В молодости я ничего не видел и не знал, кроме хоккея. А теперь, в редкие часы отдыха, я жадно проглатывал книгу за книгой, и за несколько лет изучил громадное количество мировой классической литературы, а также научных трактатов по психологии, философии и всемирной истории.
Иногда, застав меня за чтением и конспектированием, Маккарти, как бы невзначай украдкой подсматривал – чью книгу я изучаю, а потом ворчал:
– Ну? Что там твой Хемингуэй пишет про удои? Ничего? Так о чём же пишет этот бездельник?..
или
– Эй, Шопенгауэр (это он мне), завтра объезди нового жеребца. Fuck you! Да мантию не забудь надеть – он тебя без мантии не подпустит…
или
– Крышу в сарае надо перекрыть – прохудилась… Если один не сможешь – попроси помочь своего дружка Диккенса…
Всех писателей он считал безнадежными лентяями и фантазерами, не знающими настоящей жизни, полной будничных трудностей. Он клял «проходимцев»-писателей («Fuck you!») на все лады, мечтая выбить из меня эту бесполезную блажь – чтение книг.
Однажды я не утерпел и сдержанно возразил:
– Человек – это сумма прочитанных им книг!
Его почему-то поразила эта мысль, как гром среди ясного неба! Он даже не сматерился.
Заметив это, я рассказал старику о сложной судьбе Джека Лондона. Как в юности будущий писатель скитался и, чтобы не умереть с голода, не чурался самой грязной, тяжёлой и малооплачиваемой работы на консервном заводе и в прачке. Как он был рядовым матросом на торговом судне и несколько раз в штормы находился на волоске от гибели. Как сидел в тюрьме. Как замерзал на золотоносных ледяных приисках Клондайка, делясь с друзьями-старателями последним промерзшим куском сухаря, и как он вернулся оттуда без единого цента в кармане…
Но все эти лишения, которые писатель претерпел за свою жизнь, позволили Джеку Лондону узнать героев своих будущих книг, глубоко изучить их сложные характеры, и оправдать их некоторые противоречивые поступки, а иногда даже и преступления.
Свой довольно-таки долгий рассказ я закончил словами:
– Я тоже считаю, что Джек Лондон был великим проходимцем! Потому что он прошёл через всё то, о чём потом писал!
Маккарти восхитила судьба этого писателя до глубины души, и старик спросил, предварительно матерно восхитившись:
– Fuck you! Вот это парень! Он англичанин? – видимо его ввела в заблуждение фамилия «Лондон».
– Нет, американец, – охотно ответил я, с удовольствием отмечая, что Уильям не отмахивается скептически, как обычно, а заинтересовано слушает и размышляет.

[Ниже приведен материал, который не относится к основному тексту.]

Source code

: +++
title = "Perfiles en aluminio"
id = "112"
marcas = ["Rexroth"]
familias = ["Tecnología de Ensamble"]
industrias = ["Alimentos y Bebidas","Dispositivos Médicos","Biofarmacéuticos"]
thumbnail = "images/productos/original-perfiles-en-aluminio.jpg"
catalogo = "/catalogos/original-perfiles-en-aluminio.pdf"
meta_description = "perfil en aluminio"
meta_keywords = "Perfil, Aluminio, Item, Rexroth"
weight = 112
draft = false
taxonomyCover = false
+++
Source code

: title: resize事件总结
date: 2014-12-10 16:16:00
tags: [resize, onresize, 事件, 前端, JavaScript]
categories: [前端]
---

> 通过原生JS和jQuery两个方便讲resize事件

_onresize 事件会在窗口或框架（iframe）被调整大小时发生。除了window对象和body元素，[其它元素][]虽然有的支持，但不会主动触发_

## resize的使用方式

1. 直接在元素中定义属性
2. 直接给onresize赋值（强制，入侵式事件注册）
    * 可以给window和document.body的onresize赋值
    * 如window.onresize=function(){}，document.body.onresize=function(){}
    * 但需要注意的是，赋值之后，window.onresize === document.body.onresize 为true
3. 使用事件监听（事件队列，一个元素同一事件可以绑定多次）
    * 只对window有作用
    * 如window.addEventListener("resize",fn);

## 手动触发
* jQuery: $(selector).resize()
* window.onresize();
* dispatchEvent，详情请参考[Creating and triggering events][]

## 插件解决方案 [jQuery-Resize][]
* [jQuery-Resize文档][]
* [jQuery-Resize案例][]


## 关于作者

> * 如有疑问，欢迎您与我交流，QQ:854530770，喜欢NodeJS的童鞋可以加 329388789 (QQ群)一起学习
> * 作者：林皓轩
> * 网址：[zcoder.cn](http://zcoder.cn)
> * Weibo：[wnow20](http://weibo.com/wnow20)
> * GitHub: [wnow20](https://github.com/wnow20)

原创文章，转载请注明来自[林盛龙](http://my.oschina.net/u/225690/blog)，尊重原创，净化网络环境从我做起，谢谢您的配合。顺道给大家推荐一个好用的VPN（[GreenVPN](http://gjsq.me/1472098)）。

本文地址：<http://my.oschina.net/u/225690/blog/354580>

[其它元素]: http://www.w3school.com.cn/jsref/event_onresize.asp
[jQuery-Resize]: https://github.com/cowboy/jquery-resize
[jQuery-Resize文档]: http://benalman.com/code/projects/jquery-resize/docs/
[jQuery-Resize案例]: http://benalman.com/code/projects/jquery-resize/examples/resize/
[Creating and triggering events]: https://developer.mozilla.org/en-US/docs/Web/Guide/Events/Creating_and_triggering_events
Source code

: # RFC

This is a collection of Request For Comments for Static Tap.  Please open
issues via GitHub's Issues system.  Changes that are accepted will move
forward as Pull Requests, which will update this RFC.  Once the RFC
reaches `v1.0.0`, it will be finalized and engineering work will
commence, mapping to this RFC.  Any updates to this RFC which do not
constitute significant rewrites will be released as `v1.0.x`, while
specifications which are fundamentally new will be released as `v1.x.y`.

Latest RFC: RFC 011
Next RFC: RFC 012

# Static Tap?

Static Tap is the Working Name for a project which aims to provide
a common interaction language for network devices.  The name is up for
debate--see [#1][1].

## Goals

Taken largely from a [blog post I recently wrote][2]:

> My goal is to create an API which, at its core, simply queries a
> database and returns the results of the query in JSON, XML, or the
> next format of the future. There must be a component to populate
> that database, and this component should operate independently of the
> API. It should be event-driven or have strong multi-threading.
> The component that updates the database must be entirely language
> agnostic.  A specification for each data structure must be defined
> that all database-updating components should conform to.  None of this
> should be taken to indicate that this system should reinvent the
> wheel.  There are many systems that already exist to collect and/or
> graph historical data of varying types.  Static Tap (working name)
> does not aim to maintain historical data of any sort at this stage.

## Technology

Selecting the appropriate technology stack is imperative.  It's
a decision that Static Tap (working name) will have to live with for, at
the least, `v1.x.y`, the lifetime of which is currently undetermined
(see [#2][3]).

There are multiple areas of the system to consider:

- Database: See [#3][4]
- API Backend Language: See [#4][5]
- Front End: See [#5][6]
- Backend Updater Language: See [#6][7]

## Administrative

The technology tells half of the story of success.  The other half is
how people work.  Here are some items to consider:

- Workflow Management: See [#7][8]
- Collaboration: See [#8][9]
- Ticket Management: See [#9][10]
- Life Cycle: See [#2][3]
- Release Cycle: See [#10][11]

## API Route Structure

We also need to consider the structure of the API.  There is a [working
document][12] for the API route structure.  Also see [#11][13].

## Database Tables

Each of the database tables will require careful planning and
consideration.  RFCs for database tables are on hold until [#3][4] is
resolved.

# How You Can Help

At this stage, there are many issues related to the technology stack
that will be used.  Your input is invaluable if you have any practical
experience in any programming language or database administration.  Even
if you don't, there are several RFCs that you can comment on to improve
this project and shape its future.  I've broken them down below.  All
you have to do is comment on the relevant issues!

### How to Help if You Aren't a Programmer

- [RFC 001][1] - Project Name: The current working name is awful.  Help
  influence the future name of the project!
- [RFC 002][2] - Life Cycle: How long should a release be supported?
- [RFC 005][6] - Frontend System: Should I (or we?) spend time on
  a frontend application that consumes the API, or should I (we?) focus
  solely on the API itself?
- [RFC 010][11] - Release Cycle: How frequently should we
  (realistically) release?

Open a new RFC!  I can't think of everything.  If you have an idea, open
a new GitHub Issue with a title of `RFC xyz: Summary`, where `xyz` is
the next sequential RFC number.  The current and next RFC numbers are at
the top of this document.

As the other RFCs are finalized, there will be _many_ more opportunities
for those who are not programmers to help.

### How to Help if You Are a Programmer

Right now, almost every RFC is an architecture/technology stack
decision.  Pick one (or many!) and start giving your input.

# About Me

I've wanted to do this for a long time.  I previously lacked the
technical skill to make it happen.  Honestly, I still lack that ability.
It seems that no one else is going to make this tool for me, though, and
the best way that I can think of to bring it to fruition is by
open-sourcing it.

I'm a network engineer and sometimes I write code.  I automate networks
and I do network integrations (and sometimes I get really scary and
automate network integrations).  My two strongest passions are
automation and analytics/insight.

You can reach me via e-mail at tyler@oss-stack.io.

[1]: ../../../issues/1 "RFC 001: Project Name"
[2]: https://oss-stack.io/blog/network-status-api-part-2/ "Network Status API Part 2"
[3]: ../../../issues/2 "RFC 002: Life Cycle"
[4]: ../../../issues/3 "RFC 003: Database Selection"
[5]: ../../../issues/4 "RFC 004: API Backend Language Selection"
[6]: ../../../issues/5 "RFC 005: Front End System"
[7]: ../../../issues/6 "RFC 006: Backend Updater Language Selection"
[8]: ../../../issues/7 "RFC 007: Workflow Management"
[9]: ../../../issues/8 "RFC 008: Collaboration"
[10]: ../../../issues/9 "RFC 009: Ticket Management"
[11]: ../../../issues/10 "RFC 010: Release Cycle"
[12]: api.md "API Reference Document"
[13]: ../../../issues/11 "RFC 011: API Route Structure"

Я предложил дать ему книгу, но старик смущенно закряхтел:
– Когда мне читать-то? Расскажи сам…
И с этого дня, каждый вечер после ужина у камина собиралась вся семья Маккарти, и я пересказывал им своими словами мои любимые книги: «Время-не-ждёт», «Мартин Иден», «Белый клык», «Любовь к жизни», «Кусок мяса»…
Когда было смешно, старик Уильям громче всех хохотал (да, да – он умел смеяться!), и украдкой вытирал слёзы в трагических местах. Маккарти был настоящим ребёнком, пытливо постигающим этот огромный и удивительный мир!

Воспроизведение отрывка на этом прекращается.